Ergenekon operasyonu olmasaydı Recep Tayyip Erdoğan bugün hayatta olmayabilirdi.
-Peki mesela başbakana bunu sorduk. Ne der?
-Bilemiyorum. Ergenekon'a karşı en ciddi siyasi mücadeleyi yürüten bir siyasi kadro bunlar. Bu siyasi kadronun işte Ergenekoncular da var içlerinde diye damgalanması tabii hiç hoşuna gitmez. Ama şunu görüyoruz ki Ak Parti'de de bakan düzeyinde de bir kafa karışıklığı var. Ergenekon operasyonundan dolayı rahatsız olan bir kesim var. Burada hâkim Kadir Kaya'nın Seferberlik Tetkik Kurulunda yaptığı incelemelerde kırmızı, sarı, beyaz listelere ulaşıldığı, bu listelerde de şu anda siyasette ve sivil toplumda çok önemli mevkilerde olan bazı isimlerin yer aldığı şeklinde Ankara'da ciddi mekânlarda konuşmalar yapılıyor. Eğer bugün Recep Tayyip Erdoğan Ergenekon'a karşı bu kararlı mücadeleyi vermeseydi bugün kendisinin hayatı konusunda ciddi endişelerimiz olması gerekirdi. Bazı yerlerde Özel Kuvvetler'den insanların eğittiği, cunta elemanlarının hedef tahtasına başbakanın resmini koyarak atış yaptıklarını biliyoruz. O nedenle diyorum ki, Ergenekon operasyonu olmasaydı Recep Tayyip Erdoğan bugün hayatta olmayabilirdi.

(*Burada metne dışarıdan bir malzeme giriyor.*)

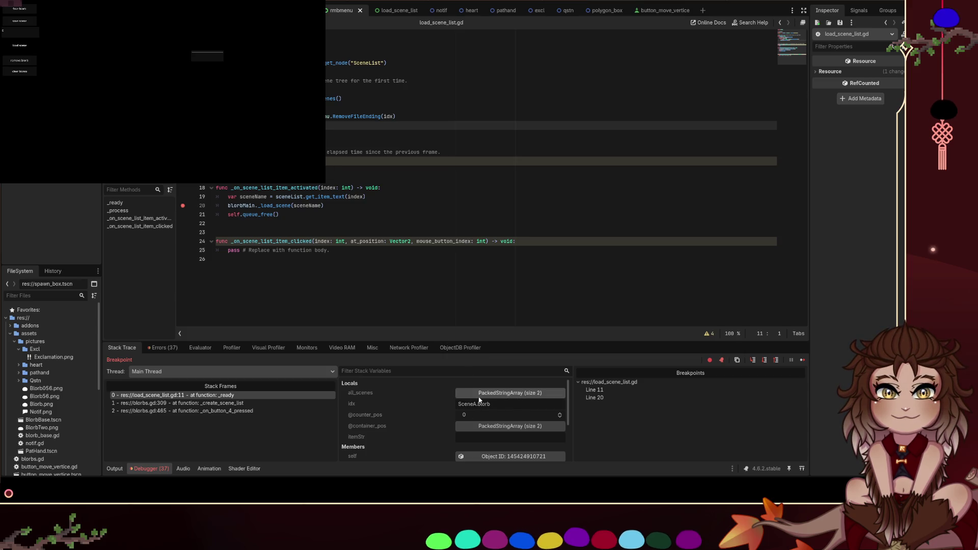
drag(504, 406, 442, 403)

-Şu bir numara işini çözebildiniz mi?
-Bir numaranın Türkiye ile ilgili uzun vadeli hesapları olan bir ülkenin( O ülke ABD değil) istihbarat servisinin yöneticisi olduğunu biliyoruz. Bendeki bilgiler o yönde. Onun bu Ergenekon operasyonu başladıktan sonra Türkiye'den ayrıldığı, bunun yerine Türkiye'de bu görevi çok ünlü bir işadamının yürüttüğü söyleniyor.
-Bedrettin Dalan mı?
-Hayır. O değil. O Bedrettin Dalan değil. (NA not: Bir isim veriyor ama bunu belgesiz yazamayacağımızı konuşuyoruz.)
-Ergenekon bütün pisliklerine rağmen gazeteciler için bir gelir ve kariyer mevzuu oldu.

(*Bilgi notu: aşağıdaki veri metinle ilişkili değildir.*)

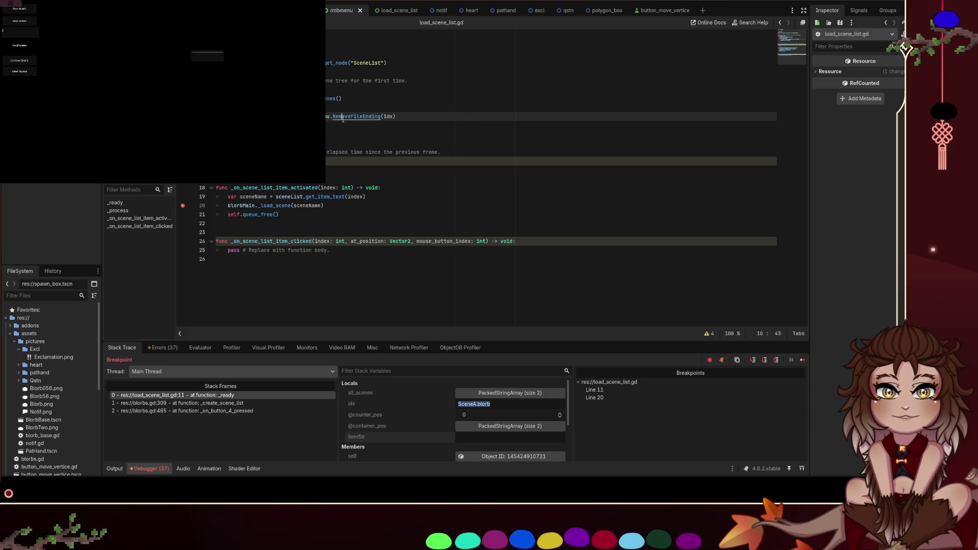
Break at line 39 in RemoveFileEnding, confirm indx is -1 for SceneA.blorb, then stop the game
ctrl+click(344, 116)
click(183, 197)
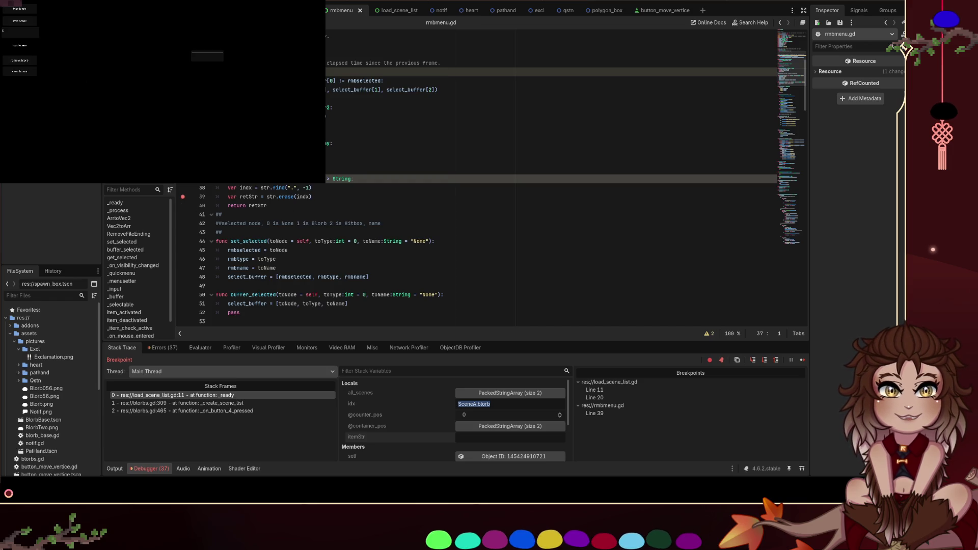
key(F12)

-Ergenekon'un ekmeğini yiyoruz! Ergenekon aslında bizim yüzümüze tutulan bir aynaydı. Ben Sivaslıyım. Bizim Sivas'ta Alevi-Sünni olayı çok şiddetli yaşandı biliyorsunuz. Şunu gördüm, geçmişte Ergenekon'un mağduru olan insanlar Ergenekon'la ilgili ya da Gladio'nun mağduru olan insanlar, kesimler bu sorgulama süreci başlayınca bir kafa karışıklığı içerisine girdiler. Hatta suikast listelerinde Alevi önderler bile çıkmasına rağmen bir kısmı kendi cellâdına âşık olur gibi Ergenekon'un arkasında durdular. Bu bana çok tuhaf geldi. Yani ben biraz da bu işi incelemeye oradan başladım. Geçmişte Ergenekon türü yapılanmaların doğrudan mağduru olmuş siyasiler ihtilallere maruz kalmışlar. Ama sonra Ergenekon'la ilgili konu ciddi bir yüzleşmeye gelince tam ters cephede yer aldılar. Ben bu çelişkiyi çözemedim. Biraz dedim araştırayım. Bu vatanseverleri mercek altına almam da belki tam bağlantılı değil ama sizinle paylaşmak istedim. Mesela Mersin'de karışıklıklar oluyor. Mersin'de niye karışıklıklar oluyor diye baktığımda Mersin'de daha sonra ortaya çıktı, silah üzerinde yeminlerin ettirildiği bir hücre yapılanması başlamış. Yani tesadüfî olmamış. Sonra baktım Diyarbakır'da karışıklıklar var. Tesadüfî olmamış. Ve Mersin'de ve Diyarbakır'da o da sorulmadı, bayrak yürüyüşleri yapıldı. Burada diyorlar ki, bu bayrak yürüyüşlerine 4 bin asker gelecek. Sivil giyinecekler ve bu yürüyüşte yer alacaklar. Hiç kimse dönüp oradaki kolordu komutanına, ordu komutanına, oradaki birliklere böyle bir hadise oldu mu, askerler sivil giyinip oradaki yürüyüşe katıldılar mı diye sormadılar. Bir başka şey, bunlar ticari olarak vatanseverler marketler zinciri kurmayı planlıyorlar. Ve buradan Kürtlere satış yapmayacağız, diye karar alıyorlar. Yani bu kadar tehlikeli bölücülük bu.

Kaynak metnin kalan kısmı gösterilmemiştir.